Representantes da academia, Gustavo Maia, do Grupo de Direito Público da FGV, e Juliana Palma, da Escola de Direito da instituição, lembraram que já estão em desenvolvimento ideias para que se crie um órgão de estado capaz de tratar nacionalmente de questões regulatórias, que tenha a capacidade de interferir nas disputas institucionais que resultam em paralisia institucional. Para Juliana Palma, o país ainda apresenta um cenário de “executivo unitário”, o que dificulta a construção de um “Estado Regulador”.
Bruno Queiroz, professor do Ipea que estuda a regulação, lembrou que o que se qualifica como capacidade regulatória não é uma construção vazia, se constituindo num campo específico de trabalho que é a tendência em todo o mundo para o sistema de regulação do setor privado pelos governos.
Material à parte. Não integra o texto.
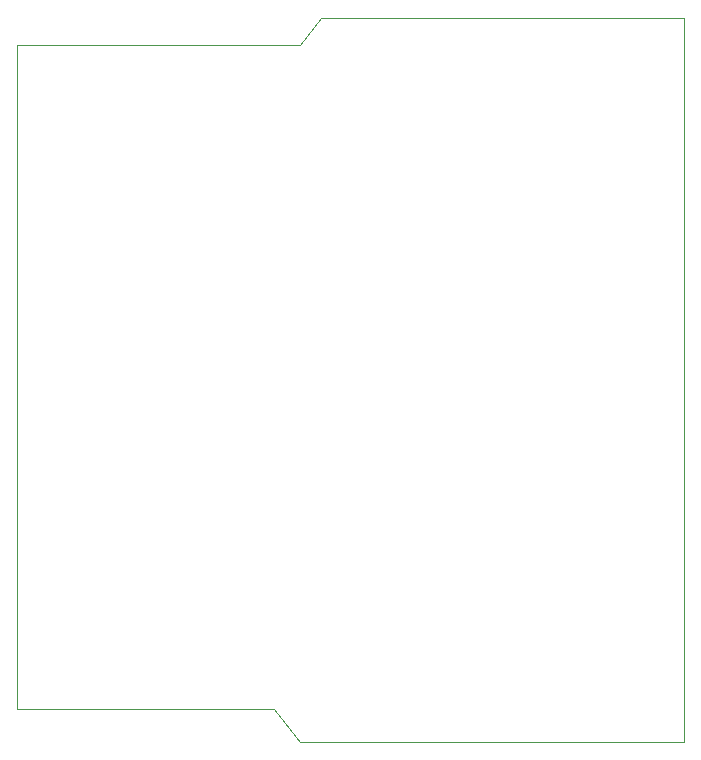
<source format=gm1>
G04 #@! TF.GenerationSoftware,KiCad,Pcbnew,8.0.0*
G04 #@! TF.CreationDate,2024-04-22T20:14:39-05:00*
G04 #@! TF.ProjectId,SensorModuleBase,53656e73-6f72-44d6-9f64-756c65426173,rev?*
G04 #@! TF.SameCoordinates,Original*
G04 #@! TF.FileFunction,Profile,NP*
%FSLAX46Y46*%
G04 Gerber Fmt 4.6, Leading zero omitted, Abs format (unit mm)*
G04 Created by KiCad (PCBNEW 8.0.0) date 2024-04-22 20:14:39*
%MOMM*%
%LPD*%
G01*
G04 APERTURE LIST*
G04 #@! TA.AperFunction,Profile*
%ADD10C,0.050000*%
G04 #@! TD*
G04 APERTURE END LIST*
D10*
X110750000Y-100000000D02*
X110750000Y-59750000D01*
X167250000Y-97500000D02*
X167250000Y-117500000D01*
X110750000Y-114750000D02*
X110750000Y-113500000D01*
X112500000Y-114750000D02*
X110750000Y-114750000D01*
X110750000Y-100000000D02*
X110750000Y-113500000D01*
X134500000Y-58500000D02*
X134750000Y-58500000D01*
X110750000Y-59750000D02*
X110750000Y-58500000D01*
X112500000Y-58500000D02*
X110750000Y-58500000D01*
X167250000Y-95000000D02*
X167250000Y-57500000D01*
X112500000Y-114750000D02*
X132500000Y-114750000D01*
X165000000Y-117500000D02*
X167250000Y-117500000D01*
X167250000Y-97500000D02*
X167250000Y-95000000D01*
X167250000Y-56250000D02*
X167250000Y-57500000D01*
X134750000Y-58500000D02*
X136500000Y-56250000D01*
X132500000Y-114750000D02*
X134750000Y-117500000D01*
X112500000Y-58500000D02*
X134500000Y-58500000D01*
X165000000Y-117500000D02*
X136250000Y-117500000D01*
X136500000Y-56250000D02*
X167250000Y-56250000D01*
X134750000Y-117500000D02*
X136250000Y-117500000D01*
M02*

</source>
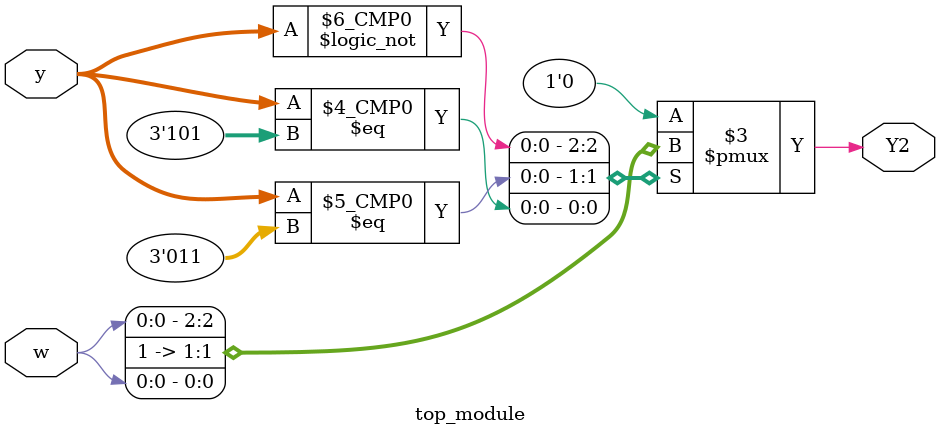
<source format=sv>
module top_module(
    input [3:1] y,
    input w,
    output reg Y2
);

always @(*) begin
    case (y)
        3'b000: Y2 = w;
        3'b001: Y2 = 1'b0;
        3'b010: Y2 = 1'b0;
        3'b011: Y2 = 1'b1;
        3'b100: Y2 = 1'b0;
        3'b101: Y2 = w;
        default: Y2 = 1'b0;
    endcase
end

endmodule

</source>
Para ele, o principal problema para a regulação de infraestrutura do país, já apontado em seguidos acórdãos do TCU sobre a gestão pública, é a falta de capacidade de coordenação entre os órgãos de estado e de governo.
Melhor coordenação
André Rosilho, da Escola de Direito da FGV e que acompanha as decisões do TCU através de um grupo de estudo, aponta que o tribunal acabou chegando à atual condição, chamada no estudo de Logde de “meta-regulador”, pelo poder conferido por empresas e órgãos públicos a ele devido às deficiências que estes apresentam para a realização correta da regulação e da execução dos contratos.
“Órgãos públicos e empresas dão muito poder de barganha para o TCU”, lembrou Rosilho.
A falta de coordenação também foi apontada pelo professor Lodge durante sua fala. Ele reconheceu que o país é avançado em termos de capacidade regulatória, mas que elas são desperdiçadas por falta de coordenação:
“Por que não trabalham juntos?”, questionou o professor. “Todos pensam que ganham em culpar uns aos outros, mas ninguém ganha com isso”.